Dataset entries
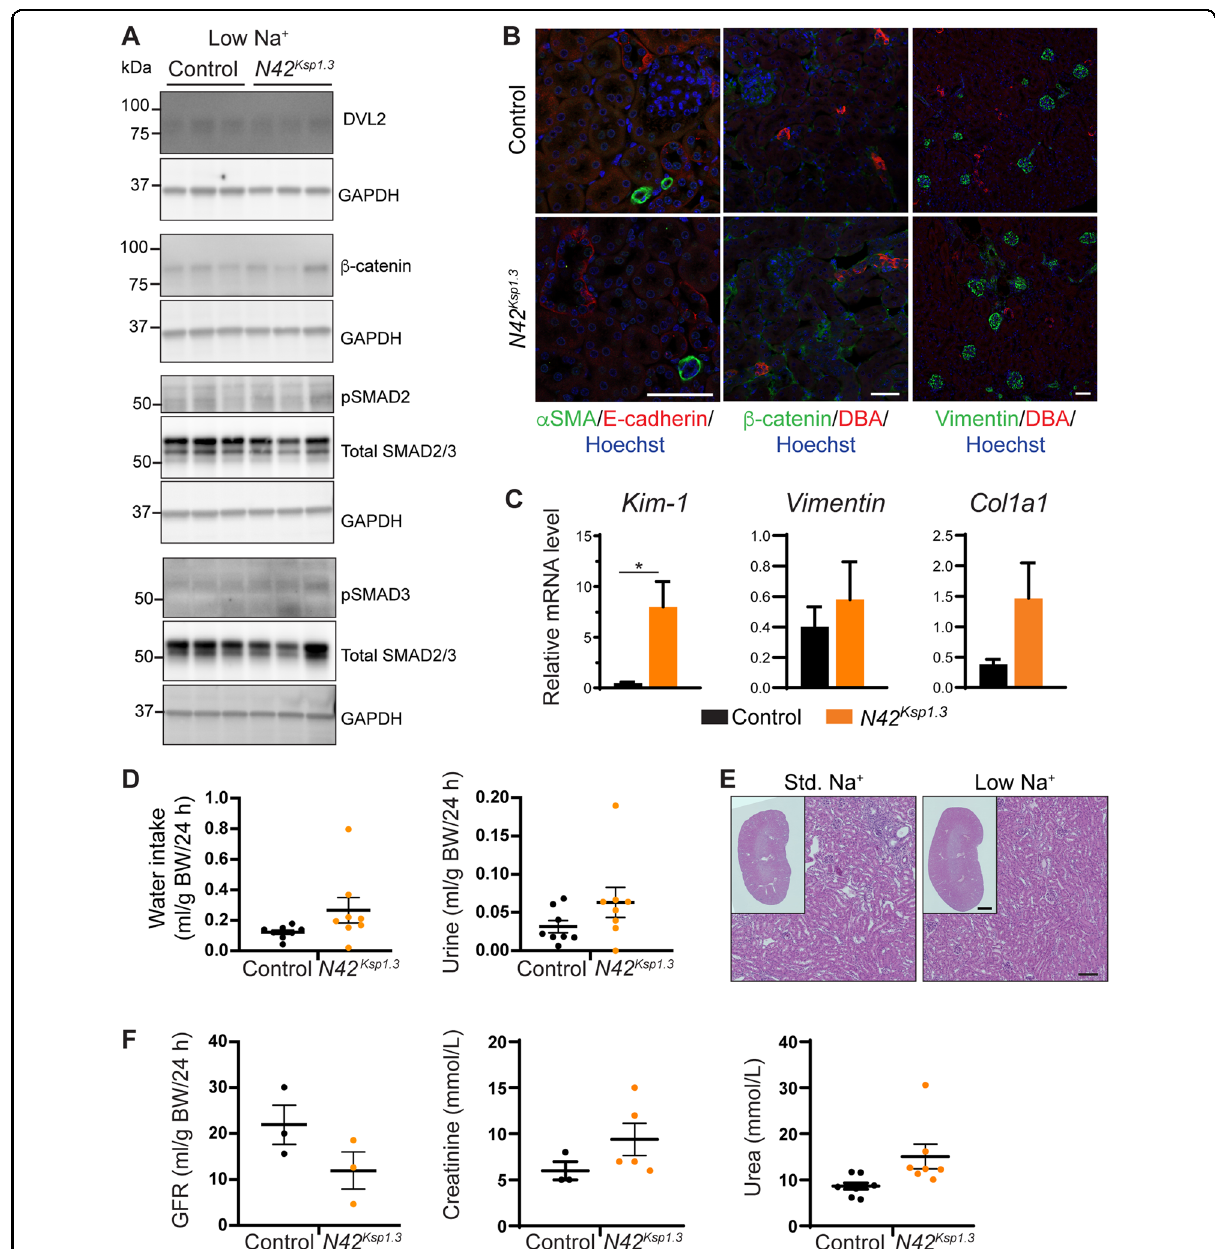
Fig. 7 Low dietary Na + ameliorates Wnt/ β -catenin/TGF- β signaling and kidney disease in Nedd4-2 Ksp1.3 mice. Mice were fed a low Na +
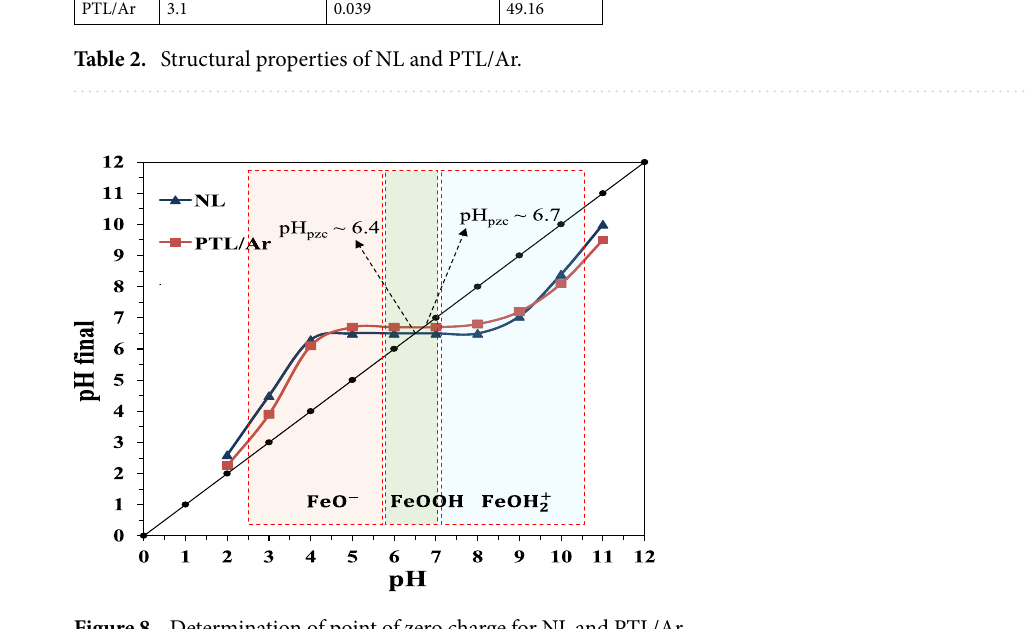
Figure 8. Determination of point of zero charge for NL and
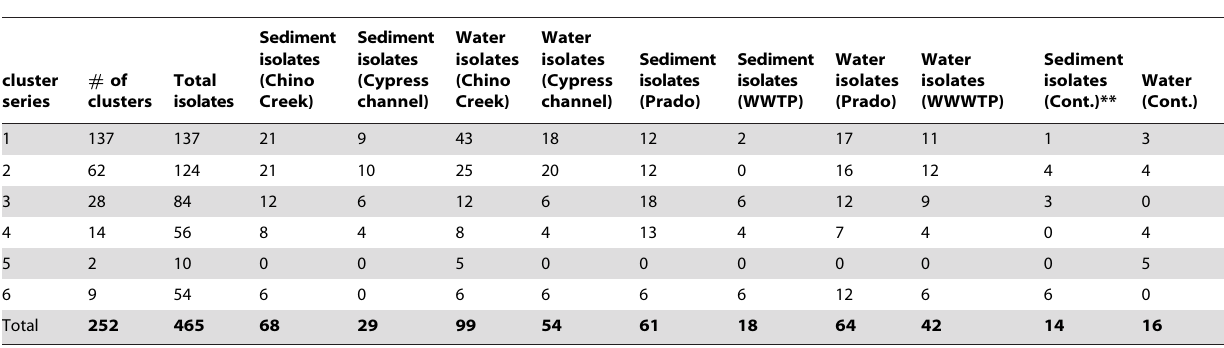
Table 3. Genotypic diversity of E. coli isolates from the Middle Santa Ana River watershed derived from major sources by PFGE.*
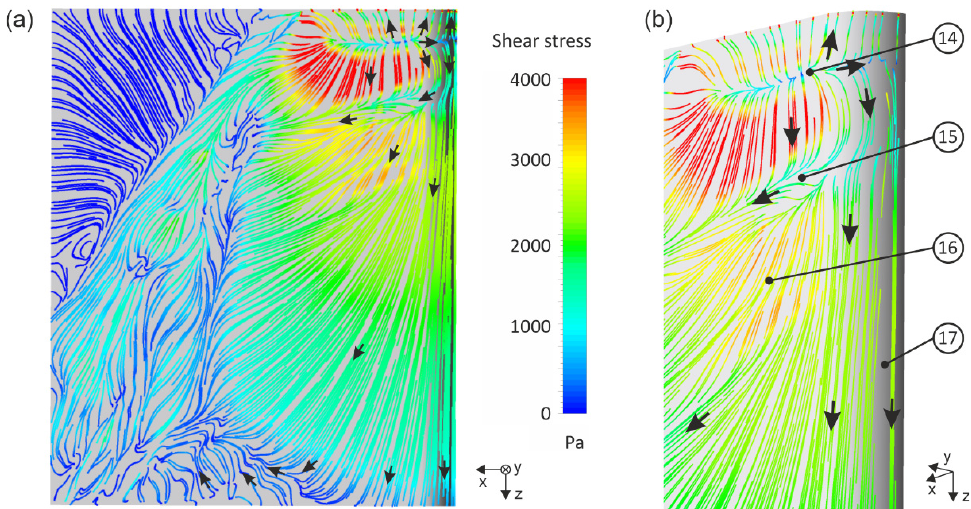
Figure 5. Wall shear lines based on shear stress vector, colored by shear stress magnitude; ( a ) overall view of front and cut edge; ( b ) perspective view of top front and edge.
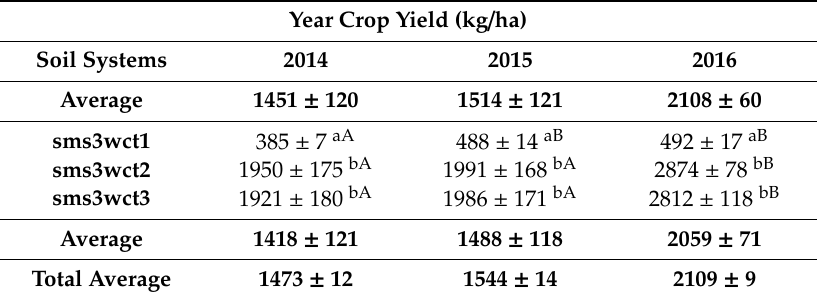
Table A3. Total isoflavone concentration in soybeans for 2014–2016, three soil systems . Different lowercase letters indicate significant differences between the means of the soil tillage systems in the same year, while capital letters indicate significant differences between the means of different years but the same soil tillage systems according to Tukey’s HSD test ( P ≤ 0.05).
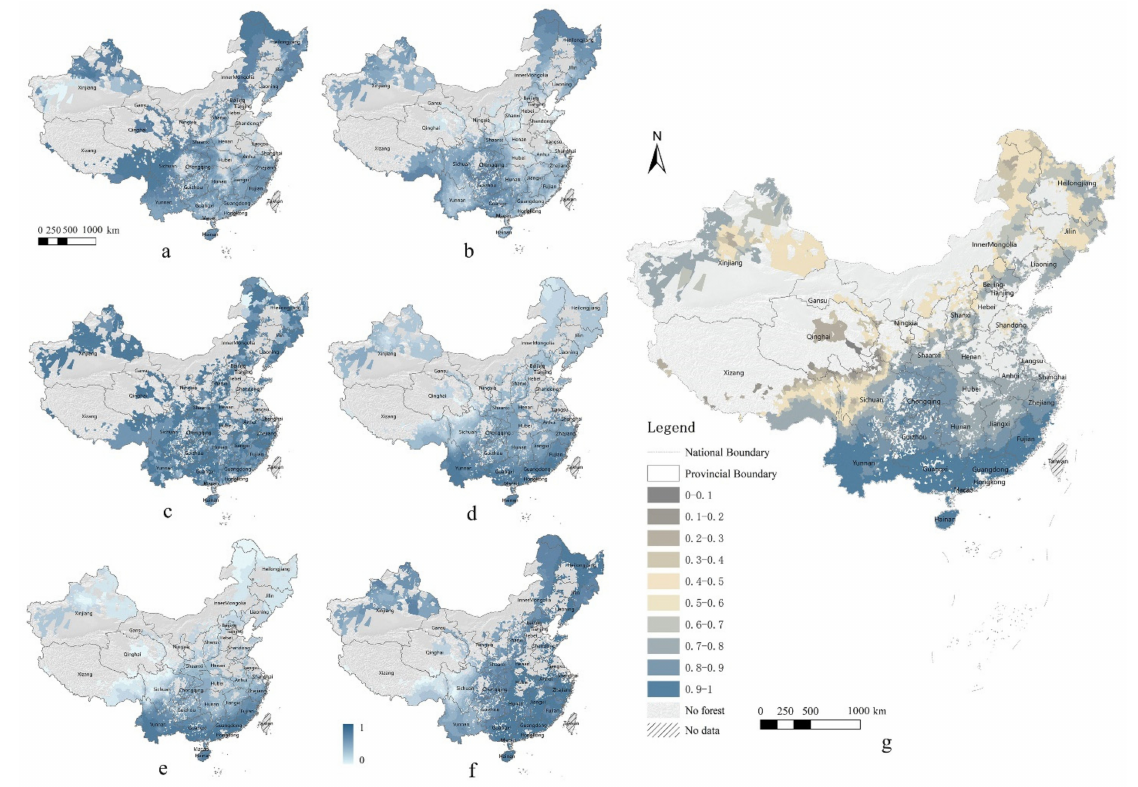
Figure 5. The sustainability evaluation results of the HE dimension. The evaluation results of the ( a ) water quality level, ( b ) altitude, ( c ) PM 2.5 density, ( d ) O 3 density, ( e ) relative humidity, and ( f ) temperature; ( g ) the DI of the HE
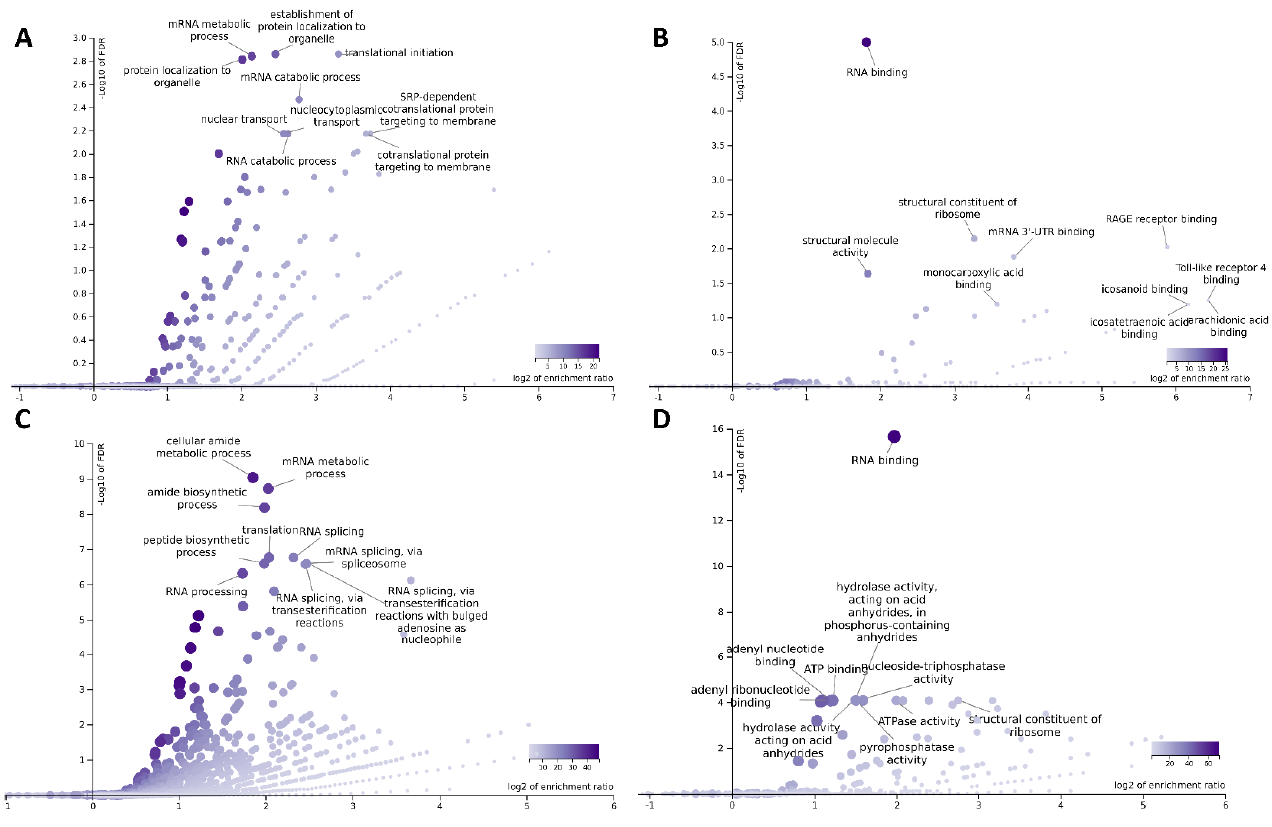
Figure 3. Gene Ontology Biological Process (left) and Molecular Function (right) categories enriched by TIA1 interacting proteins in unstressed ( A , B ) and sodium arsenite-treated ( C , D ) cells. Volcano plots were visualized by WebGestalt analysis software.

WHAT NEEDS TO BE DONE: What is needed is an exact copy of the lines from the beginning of the data through the line containing "Figure 5. Wall", both included, without any pictures.

ANSWER:
Fig. 7 Low dietary Na + ameliorates Wnt/ β -catenin/TGF- β signaling and kidney disease in Nedd4-2 Ksp1.3 mice. Mice were fed a low Na +
Figure 8. Determination of point of zero charge for NL and
Table 3. Genotypic diversity of E. coli isolates from the Middle Santa Ana River watershed derived from major sources by PFGE.*
Figure 5. Wall shear lines based on shear stress vector, colored by shear stress magnitude; ( a ) overall view of front and cut edge; ( b ) perspective view of top front and edge.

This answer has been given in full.